*** Source document ***
In its recent quinquennial meta-analysis update published in 2011, the EBCTCG included 17 randomized studies comparing adjuvant radiotherapy versus no radiotherapy following BCS. A total of 10,801 patients with pT1–pT2 tumours were recorded, the majority of whom (n = 7287) were node negative, 1050 node positive and 2464 nodal status unknown. The analysis not only reported significant 10-year absolute risk reduction of any (loco-regional or distant) first recurrence by 15.7% with radiotherapy following BCS but showed also that radiotherapy reduced the breast cancer death rate by about one-sixth. Overall, radiotherapy reduced the 15-year risk of breast cancer death from 25.2% to 21.4% (absolute reduction 3.8%, 2p = 0.00005) [8].
Given the impact of radiation on both local control and breast cancer-specific survival, the standard of care for the majority of patients with invasive breast cancers undergoing BCS is the use of radiation following BCS, and the avoidance of radiation therapy outside the context of a clinical trial must be approached cautiously.
There are, however, subsets of patients who are at lower risk of recurrence, for whom the absolute benefit might be clinically not meaningful. A common and clinically relevant example of this is in women over age 70 with hormone receptor-positive tumours, where observation following BCS is considered an acceptable option. However, given these concerns, many clinicians and patients would only consider the avoidance of radiation or the use of APBI in the context of a clinical trial [8, 30] (see ► Chap. 44).
The tumour bed is the area at highest risk for tumour cell contamination, and a number of randomized trials have investigated the effect of an additional dose of radiation to the tumour bed (known as boost) after the administration of WBI.
*** End of Source document ***
*** Dataset excerpts ***
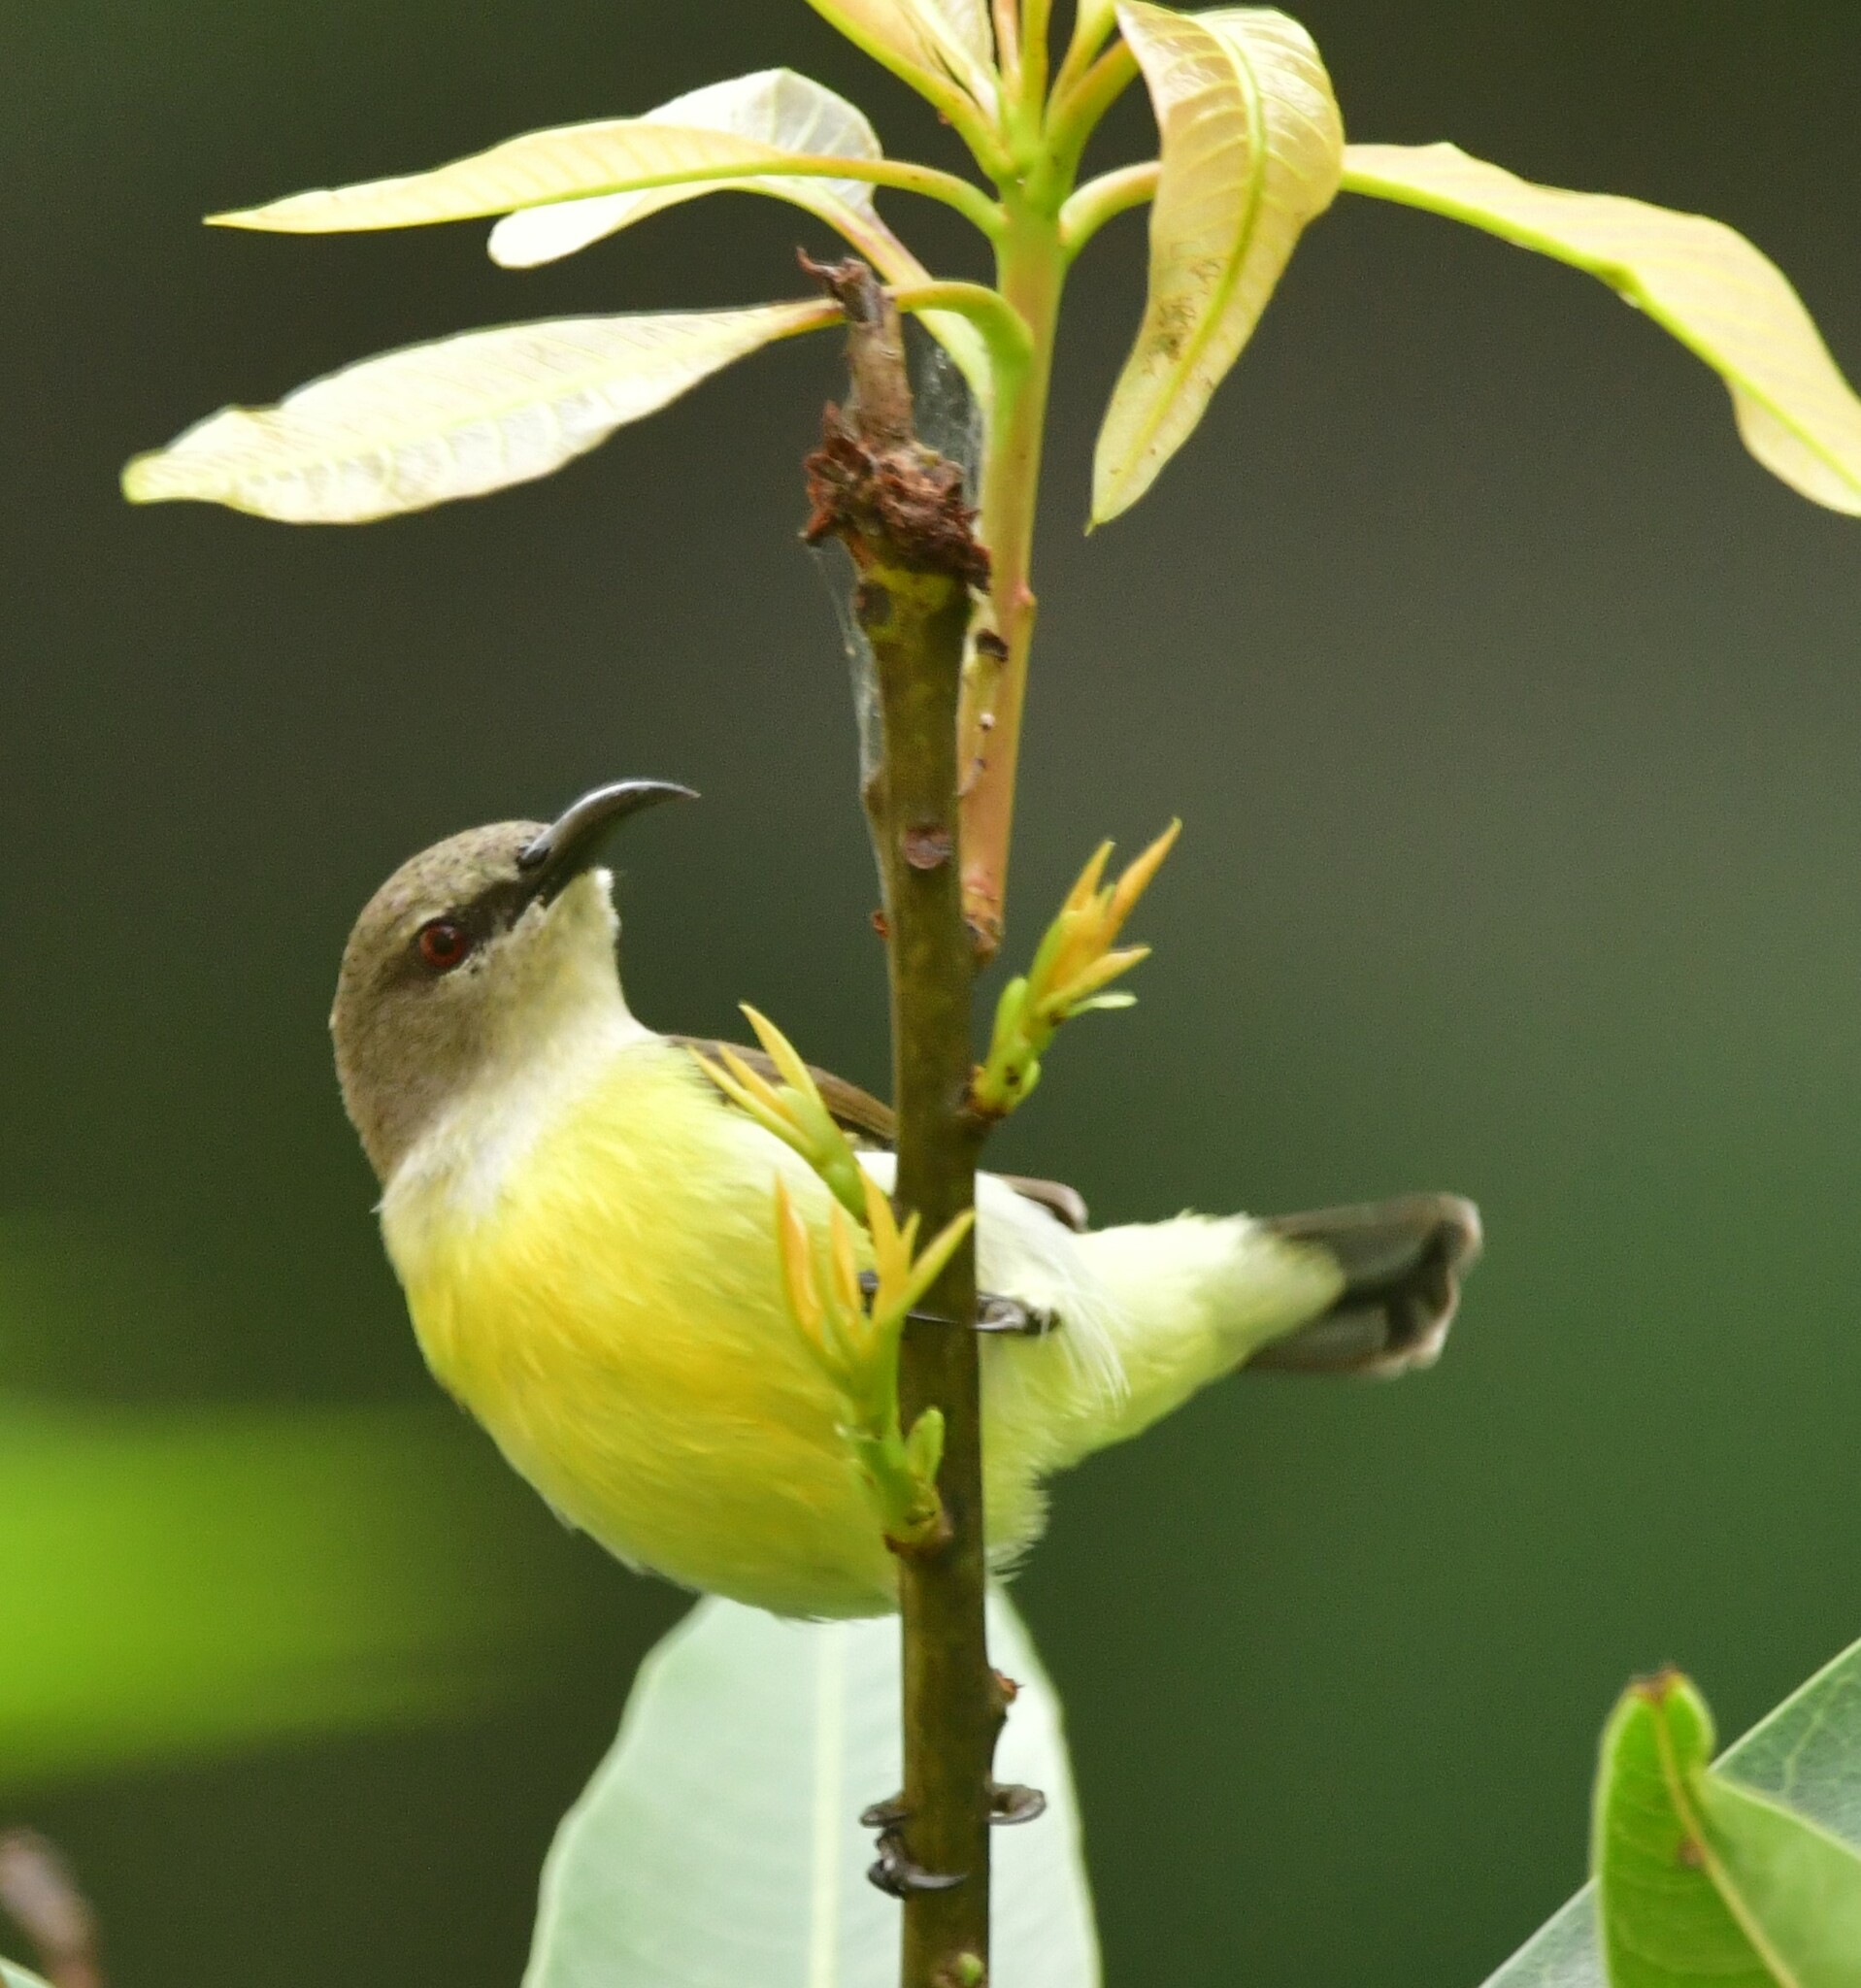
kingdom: Animalia
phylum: Chordata
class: Aves
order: Passeriformes
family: Nectariniidae
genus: Leptocoma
*** End of Dataset excerpts ***
### Tasks to carry out:
A - From the breast cancer radiotherapy passage above, list each nodal-status group of the recorded patients together with its number of patients.
B - For each statement, say yes or no depending on whether it agrees with the breast cancer radiotherapy passage above, and quote the words that decide it. (i) The 2011 EBCTCG update included 17 randomized studies. (ii) Radiotherapy after BCS cut the breast cancer death rate by about half. (iii) For women over age 70 with hormone receptor-positive tumours, observation following BCS is considered an acceptable option.

### Task-by-task solutions:
A -
Node negative: 7287
Node positive: 1050
Nodal status unknown: 2464

B -
(i) Yes: "the EBCTCG included 17 randomized studies comparing adjuvant radiotherapy versus no radiotherapy following BCS"
(ii) No: "radiotherapy reduced the breast cancer death rate by about one-sixth"
(iii) Yes: "where observation following BCS is considered an acceptable option"